FX Trading
HOW TO HEDGE YOUR OWN LIFE IN FX TRADING
There are many trade setups for fx trading that work on smaller time frames,but this article will not focus on them. However, the fascinating thing about the fx trading market is a trader's ability to participate in world events on different scales and essentially "hedge their life." in fx trading
For example, my wife and I visited Spain, France and Italy from December 18, 2003 through January 14, 2004. (Yes, it's colder then but there aren't any lines). Excluding airfare, I added up estimated costs in Euros. On the day we booked this trip on September 30, 2003, the exchange rate was 1.1675. Based on this rate, I estimated that the trip would cost US $15,000. This cost would fall if the Euro fell, but would increase if the price of the Euro also increased. I pulled up a chart on fx trading.
On this chart, point#2 shows where the market was trading on the day we booked the trip. Point #1 shows the all time highs at 1.1932 that were hit on May 27, 2003. For our trip, I wanted the Euro to fall so our costs would also fall. However, just because I wanted the Euro to fall didn't mean that it would. If the Euro took off, our trip could get considerably more expensive. Since a regular contract represents $100,000 worth of US currency, it was much too large to use as a hedge in fx trading.
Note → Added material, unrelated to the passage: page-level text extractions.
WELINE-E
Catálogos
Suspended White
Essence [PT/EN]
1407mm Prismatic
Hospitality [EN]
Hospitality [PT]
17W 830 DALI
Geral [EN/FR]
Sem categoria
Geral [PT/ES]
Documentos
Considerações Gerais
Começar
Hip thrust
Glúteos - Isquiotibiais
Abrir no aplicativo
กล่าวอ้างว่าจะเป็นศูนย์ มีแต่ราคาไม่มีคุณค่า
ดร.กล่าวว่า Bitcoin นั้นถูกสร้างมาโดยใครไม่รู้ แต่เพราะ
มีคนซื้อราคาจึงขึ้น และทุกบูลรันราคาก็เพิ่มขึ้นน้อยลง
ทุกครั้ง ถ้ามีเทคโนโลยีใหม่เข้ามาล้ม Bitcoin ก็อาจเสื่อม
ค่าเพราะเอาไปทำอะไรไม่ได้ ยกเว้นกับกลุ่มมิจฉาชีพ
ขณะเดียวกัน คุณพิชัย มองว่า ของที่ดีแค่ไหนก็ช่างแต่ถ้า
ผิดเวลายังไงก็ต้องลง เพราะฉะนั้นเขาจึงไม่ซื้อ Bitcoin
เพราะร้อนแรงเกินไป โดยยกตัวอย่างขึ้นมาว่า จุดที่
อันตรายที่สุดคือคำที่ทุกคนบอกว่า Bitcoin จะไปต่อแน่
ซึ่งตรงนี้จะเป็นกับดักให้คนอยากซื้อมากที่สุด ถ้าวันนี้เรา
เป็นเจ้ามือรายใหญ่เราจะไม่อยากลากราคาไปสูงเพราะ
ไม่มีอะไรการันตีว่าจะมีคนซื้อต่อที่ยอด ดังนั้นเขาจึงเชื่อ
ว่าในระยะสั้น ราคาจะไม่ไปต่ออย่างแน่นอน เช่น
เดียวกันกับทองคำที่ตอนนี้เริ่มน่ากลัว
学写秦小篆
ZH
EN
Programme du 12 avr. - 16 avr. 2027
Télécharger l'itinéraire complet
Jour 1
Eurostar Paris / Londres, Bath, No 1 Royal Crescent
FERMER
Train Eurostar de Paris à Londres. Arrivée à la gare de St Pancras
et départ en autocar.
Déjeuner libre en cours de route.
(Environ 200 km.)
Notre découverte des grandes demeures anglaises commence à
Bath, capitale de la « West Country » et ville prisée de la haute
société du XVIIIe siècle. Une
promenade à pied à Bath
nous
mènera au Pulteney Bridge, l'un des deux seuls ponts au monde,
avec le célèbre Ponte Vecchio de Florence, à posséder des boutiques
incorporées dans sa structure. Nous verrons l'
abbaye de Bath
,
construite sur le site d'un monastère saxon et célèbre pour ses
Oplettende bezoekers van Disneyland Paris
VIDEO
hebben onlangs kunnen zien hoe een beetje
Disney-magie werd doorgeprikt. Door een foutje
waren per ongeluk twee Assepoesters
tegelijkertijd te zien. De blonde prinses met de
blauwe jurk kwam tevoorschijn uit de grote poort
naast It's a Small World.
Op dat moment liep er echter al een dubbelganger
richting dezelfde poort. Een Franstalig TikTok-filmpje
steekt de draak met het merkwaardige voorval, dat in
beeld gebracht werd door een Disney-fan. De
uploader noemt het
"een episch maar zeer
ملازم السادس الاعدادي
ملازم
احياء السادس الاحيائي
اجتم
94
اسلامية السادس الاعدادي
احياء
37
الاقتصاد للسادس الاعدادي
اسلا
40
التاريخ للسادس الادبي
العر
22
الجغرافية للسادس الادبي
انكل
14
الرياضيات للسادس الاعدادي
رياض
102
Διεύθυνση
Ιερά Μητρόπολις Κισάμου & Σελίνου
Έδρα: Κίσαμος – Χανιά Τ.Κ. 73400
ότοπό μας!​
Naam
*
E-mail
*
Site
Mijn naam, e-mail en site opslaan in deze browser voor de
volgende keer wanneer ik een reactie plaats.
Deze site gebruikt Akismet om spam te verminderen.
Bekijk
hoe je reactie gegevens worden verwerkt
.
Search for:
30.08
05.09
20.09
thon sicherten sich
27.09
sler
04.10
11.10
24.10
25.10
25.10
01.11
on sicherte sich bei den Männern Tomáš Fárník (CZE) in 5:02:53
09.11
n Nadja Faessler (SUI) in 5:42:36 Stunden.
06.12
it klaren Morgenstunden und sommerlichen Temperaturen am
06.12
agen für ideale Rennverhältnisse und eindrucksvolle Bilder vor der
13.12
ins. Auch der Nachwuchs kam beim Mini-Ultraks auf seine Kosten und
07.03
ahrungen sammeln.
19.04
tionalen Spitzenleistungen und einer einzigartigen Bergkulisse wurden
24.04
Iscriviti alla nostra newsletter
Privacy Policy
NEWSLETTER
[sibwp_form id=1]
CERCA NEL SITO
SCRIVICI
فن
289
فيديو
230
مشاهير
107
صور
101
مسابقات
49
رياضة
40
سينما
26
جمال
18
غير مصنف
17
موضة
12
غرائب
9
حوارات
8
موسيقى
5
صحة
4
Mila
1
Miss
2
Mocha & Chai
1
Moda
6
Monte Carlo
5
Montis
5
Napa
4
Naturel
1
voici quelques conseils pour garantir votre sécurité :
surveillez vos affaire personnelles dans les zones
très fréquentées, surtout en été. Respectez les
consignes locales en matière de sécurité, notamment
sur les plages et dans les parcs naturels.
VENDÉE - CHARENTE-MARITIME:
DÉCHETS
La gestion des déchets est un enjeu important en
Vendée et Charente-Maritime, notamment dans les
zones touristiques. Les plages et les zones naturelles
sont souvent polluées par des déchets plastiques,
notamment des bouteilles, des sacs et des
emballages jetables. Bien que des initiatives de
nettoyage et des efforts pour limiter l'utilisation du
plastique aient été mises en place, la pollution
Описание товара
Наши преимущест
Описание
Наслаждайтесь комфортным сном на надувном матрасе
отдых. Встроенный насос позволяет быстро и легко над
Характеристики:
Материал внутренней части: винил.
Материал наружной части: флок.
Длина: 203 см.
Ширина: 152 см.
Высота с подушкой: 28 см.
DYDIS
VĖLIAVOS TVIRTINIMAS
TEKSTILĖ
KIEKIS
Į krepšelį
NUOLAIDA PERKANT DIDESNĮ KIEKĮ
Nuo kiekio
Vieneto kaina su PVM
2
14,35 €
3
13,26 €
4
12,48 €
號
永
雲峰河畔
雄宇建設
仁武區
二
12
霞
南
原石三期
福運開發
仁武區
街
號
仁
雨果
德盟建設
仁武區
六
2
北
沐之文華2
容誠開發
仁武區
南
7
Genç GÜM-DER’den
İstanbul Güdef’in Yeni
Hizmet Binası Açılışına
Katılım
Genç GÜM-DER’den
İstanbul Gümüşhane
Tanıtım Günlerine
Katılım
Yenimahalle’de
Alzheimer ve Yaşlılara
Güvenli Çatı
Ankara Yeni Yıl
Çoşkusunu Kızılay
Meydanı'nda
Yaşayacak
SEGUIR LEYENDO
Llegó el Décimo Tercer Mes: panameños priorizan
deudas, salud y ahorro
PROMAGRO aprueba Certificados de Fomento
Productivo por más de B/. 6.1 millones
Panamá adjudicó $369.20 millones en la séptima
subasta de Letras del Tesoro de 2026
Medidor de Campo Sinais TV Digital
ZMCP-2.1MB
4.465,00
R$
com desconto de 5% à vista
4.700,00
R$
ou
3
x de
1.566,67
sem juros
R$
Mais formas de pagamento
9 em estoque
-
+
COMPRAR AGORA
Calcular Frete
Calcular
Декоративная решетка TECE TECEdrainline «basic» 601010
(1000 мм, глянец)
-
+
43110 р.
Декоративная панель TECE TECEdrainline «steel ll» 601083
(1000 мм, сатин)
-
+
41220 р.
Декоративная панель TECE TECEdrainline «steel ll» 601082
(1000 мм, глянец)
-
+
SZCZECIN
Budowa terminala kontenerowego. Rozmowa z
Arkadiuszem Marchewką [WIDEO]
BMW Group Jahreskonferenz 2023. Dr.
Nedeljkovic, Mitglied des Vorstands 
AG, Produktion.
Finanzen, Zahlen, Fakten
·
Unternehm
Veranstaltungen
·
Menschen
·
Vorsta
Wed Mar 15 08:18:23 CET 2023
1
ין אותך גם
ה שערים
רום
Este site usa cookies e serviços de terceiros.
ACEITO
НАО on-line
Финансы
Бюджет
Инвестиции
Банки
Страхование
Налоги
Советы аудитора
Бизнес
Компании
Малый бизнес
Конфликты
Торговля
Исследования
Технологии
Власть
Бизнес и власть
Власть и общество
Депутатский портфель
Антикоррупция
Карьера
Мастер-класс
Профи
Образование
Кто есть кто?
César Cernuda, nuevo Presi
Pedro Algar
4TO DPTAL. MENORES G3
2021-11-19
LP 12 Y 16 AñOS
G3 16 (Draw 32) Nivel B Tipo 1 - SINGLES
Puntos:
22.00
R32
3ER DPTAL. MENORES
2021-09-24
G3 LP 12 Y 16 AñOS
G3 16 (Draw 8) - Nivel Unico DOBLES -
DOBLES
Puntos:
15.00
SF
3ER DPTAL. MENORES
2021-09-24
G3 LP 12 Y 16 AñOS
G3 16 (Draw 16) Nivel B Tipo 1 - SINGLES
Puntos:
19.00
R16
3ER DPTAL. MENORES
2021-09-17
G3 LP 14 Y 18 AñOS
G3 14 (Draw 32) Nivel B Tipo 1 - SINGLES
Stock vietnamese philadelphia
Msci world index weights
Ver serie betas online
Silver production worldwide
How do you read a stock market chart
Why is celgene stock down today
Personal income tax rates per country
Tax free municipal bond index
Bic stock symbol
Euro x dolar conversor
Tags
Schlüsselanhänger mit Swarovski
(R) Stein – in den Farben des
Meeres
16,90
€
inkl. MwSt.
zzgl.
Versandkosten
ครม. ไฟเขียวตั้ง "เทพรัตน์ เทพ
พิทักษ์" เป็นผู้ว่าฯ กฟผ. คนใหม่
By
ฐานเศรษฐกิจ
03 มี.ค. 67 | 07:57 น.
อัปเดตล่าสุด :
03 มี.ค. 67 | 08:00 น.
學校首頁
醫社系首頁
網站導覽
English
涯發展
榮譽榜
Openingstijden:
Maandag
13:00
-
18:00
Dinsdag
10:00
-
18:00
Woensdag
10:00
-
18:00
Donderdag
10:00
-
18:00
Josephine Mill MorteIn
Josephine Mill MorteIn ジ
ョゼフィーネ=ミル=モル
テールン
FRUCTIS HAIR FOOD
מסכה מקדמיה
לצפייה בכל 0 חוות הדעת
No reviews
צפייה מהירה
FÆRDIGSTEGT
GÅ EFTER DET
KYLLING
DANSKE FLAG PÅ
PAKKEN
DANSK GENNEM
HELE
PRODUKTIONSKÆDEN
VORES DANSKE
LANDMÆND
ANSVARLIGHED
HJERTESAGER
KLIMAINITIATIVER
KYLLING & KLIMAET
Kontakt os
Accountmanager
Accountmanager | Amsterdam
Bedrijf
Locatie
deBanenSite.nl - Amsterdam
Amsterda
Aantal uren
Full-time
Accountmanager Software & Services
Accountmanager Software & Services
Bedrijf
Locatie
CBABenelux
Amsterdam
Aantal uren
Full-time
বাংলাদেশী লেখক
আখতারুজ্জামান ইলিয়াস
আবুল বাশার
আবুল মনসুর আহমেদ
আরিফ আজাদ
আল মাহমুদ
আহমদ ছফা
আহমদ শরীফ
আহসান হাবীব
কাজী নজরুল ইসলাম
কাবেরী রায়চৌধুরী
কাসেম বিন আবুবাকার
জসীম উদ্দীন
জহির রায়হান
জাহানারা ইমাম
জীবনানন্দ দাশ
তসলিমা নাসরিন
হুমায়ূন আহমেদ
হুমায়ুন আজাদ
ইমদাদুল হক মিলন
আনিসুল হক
The fx trading minis each represent $10,000 worth of US currency, so this is where I looked to set up a fx trading position.
Looking at the chart on this day, I decided to place a BUY STOP fx trading order for 2 mini EURUSD contracts at 1.1933, one pip above the all time highs. This fx trading buy stop order means that I will get into the fx trading only when it trades up and through 1.1933. Instead of getting stopped out of a short position, I would be getting stopped into a long position since I was currently flat fx trading.
I decided to do this at this higher level, instead of at the immediate price, in case the Euro did roll over and fall while I was fx trading. If it fell from when we booked our tickets, it would be a plus for us, as our trip would get cheaper with each decline. However, if the Euro broke out to new highs, it could ignite a huge rally and really inflate our trip budget. 1 fx trading mini contract represents $10,000, so I was essentially hedging $20,000 in US currency with the 2 mini fx trading contracts. Since I underestimated how much the trip would cost, this fx trading actually worked out perfect in the end.
On November 18, almost 2 months later, my fx trading buy stop was hit at point #3. By the time we left for our trip at point #4, the Euro had moved over 500 pips from my entry. By the time we got home at point #5, I closed out the position at 1.2665, a gain of 732 fx trading pips. With 2 fx trading mini contracts that equated to a gain of $1,464.00, which paid for the increased exchange rate we had to pay while we were over there. Had the Euro hit my buy stop and then sold off to 1.10, I would have lost money on the trade but this would have been offset by the money saved during the trip due to the more favorable exchange rate. Had I set this up as "normal" fx trading using 5 regular sized contracts, a 732 pip move would have equated to $36,600.
There are many other ways a person can "hedge their life" in fx trading. For people who think the value of the US Dollar is going to continue to decline, and they are worried about the value of their savings deteriorating against other world currencies, they can hedge their savings account by going long the EURUSD fx trading. If a person has $240,000 in savings, they can buy 2 regular contracts and 4 mini contracts, and have a perfect hedge fx trading.